A side note here: One of the reasons for Korea's rise to power as an "Asian
Tiger" is that, many moons ago, one of their emperors decided to break away
from the Chinese system of pictographs and replace it with a phonetic
alphabet, allowing anyone to spell and pronounce words. The result was one of
the highest degrees of literacy among nations anywhere. Alphabets are good for
communicating with people and with processors, too.

------
RcouF1uZ4gsC
I don't get this push towards visual programming. Visual programming works
great for visual stuff (for example the Forms builder in VB6) but for general
programming, not so much.

Programming is about abstract communication.
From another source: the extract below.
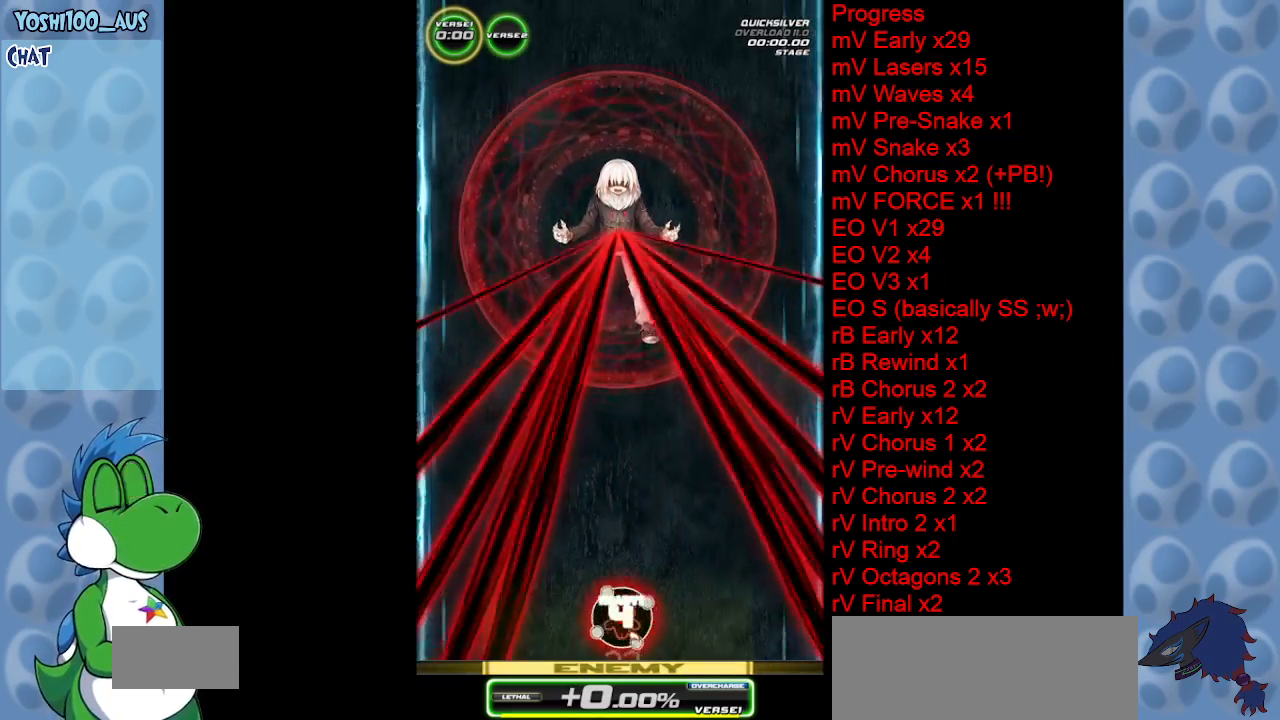
{"keys": [], "events": []}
If you look at human history, we
see a progression from visual (cave drawings, pictograms) to text (cuneiform,
alphabetic languages).

If you look at law which is in the business of trying to specifying stuff in
detail, the murder statutes are written in text, not with pictures of knives
and guns and a big red "x".

------
david927
This is a funny article. The author essentially says,

"Alan Kay says software is bad but he isn’t being entirely fair; he's missing
things -- small, incremental improvements in some tools."

and

"The future will be visual programming. I have no idea what it could look
like. But it's already happening. But not in a concrete way. But it could
happen and in fact it would be easy if we weren't stuck in the past."